Anyway, your webmaster should be able to add those lines in five minutes. If he cannot, drop me a line and I will help you. Honestly, I would have preferred an opt-in rather than an opt-out mechanism for FLoC, but that has always been too much to ask for certain companies. At least, we should be happy to know we did not lose full control on what happens on our own websites.
What All This Means for You, as an Online Marketer
Lastly, if you are an online marketing, it is time to think about a few (new, but not that new) scenarios:
You have users who use Chrome and users who use other browsers. That has not changed. Yet soon the first set will be able to be targeted using the FLoC system, while the second cannot. This will have consequences in the way you control your clients' online advertising expenses.
You will also need to schedule some time so both your team of programmers and you can learn how to use the FLoC API for your campaigns.
If you are an affiliate marketer, you will need to keep an eye on how your affiliate marketing networks adapt to this change. If they do not update away from the use of third-party cookies, then you will need to start looking for a network that did.
Social media marketers are not affected by this change. You rely more on recommendations, popularity and reputation management; BUT tracking pixels will quite likely stop working altogether. Pay attention to news about that.
Search engine and conversion optimization marketers are already being affected by those browsers that block "tracking cookies", such as Google Analytics.
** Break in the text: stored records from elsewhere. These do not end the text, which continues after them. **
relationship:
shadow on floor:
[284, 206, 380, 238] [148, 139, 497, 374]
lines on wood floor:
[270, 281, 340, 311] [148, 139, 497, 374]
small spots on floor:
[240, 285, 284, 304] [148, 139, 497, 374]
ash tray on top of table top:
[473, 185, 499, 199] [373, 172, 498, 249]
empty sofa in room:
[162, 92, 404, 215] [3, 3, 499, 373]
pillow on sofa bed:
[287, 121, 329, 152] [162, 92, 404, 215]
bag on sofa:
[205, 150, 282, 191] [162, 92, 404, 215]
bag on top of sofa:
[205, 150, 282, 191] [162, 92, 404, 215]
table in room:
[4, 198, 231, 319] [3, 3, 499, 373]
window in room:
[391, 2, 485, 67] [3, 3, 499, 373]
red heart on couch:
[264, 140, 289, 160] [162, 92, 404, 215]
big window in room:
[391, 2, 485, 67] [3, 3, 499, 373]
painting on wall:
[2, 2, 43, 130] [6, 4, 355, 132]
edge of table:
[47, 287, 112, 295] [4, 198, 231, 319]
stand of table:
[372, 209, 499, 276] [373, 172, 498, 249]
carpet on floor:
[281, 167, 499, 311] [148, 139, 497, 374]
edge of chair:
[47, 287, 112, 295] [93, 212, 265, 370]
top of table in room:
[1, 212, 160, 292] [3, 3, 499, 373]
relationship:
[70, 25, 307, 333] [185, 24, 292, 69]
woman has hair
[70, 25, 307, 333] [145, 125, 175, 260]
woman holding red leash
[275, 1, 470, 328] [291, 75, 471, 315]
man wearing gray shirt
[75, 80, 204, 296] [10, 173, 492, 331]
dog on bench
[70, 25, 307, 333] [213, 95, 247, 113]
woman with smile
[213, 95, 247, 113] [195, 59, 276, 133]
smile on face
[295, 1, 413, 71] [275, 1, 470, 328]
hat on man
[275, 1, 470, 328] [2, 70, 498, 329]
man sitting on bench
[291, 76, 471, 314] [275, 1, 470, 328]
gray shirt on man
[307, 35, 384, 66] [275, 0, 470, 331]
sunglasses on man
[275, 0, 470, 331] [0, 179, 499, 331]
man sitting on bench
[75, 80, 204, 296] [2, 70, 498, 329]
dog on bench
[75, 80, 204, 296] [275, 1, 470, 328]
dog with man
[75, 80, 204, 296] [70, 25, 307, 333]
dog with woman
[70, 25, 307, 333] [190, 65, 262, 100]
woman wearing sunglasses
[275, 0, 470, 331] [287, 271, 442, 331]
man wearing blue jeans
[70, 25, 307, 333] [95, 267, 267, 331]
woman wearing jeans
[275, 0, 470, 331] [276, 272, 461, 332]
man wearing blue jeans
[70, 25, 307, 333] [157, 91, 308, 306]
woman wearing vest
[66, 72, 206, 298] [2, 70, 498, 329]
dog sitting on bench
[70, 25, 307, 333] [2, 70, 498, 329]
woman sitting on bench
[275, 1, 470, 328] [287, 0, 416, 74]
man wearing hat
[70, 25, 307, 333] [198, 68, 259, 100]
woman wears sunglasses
I already suggested Matomo as an alternative, although it is safe to expect a future update to statistics software to see if updating is necessary.
Retargetting advertising will quite likely fall, which means you will need to start capturing e-mail addresses (again) to be able to nurture your potential clients.
Finally, this means you will need to schedule updates on all the sites you manage in a reasonably short future. All optimization and #marketing automation software that you use (and relies on third-party cookies to work) will stop working for Chrome users during 2022.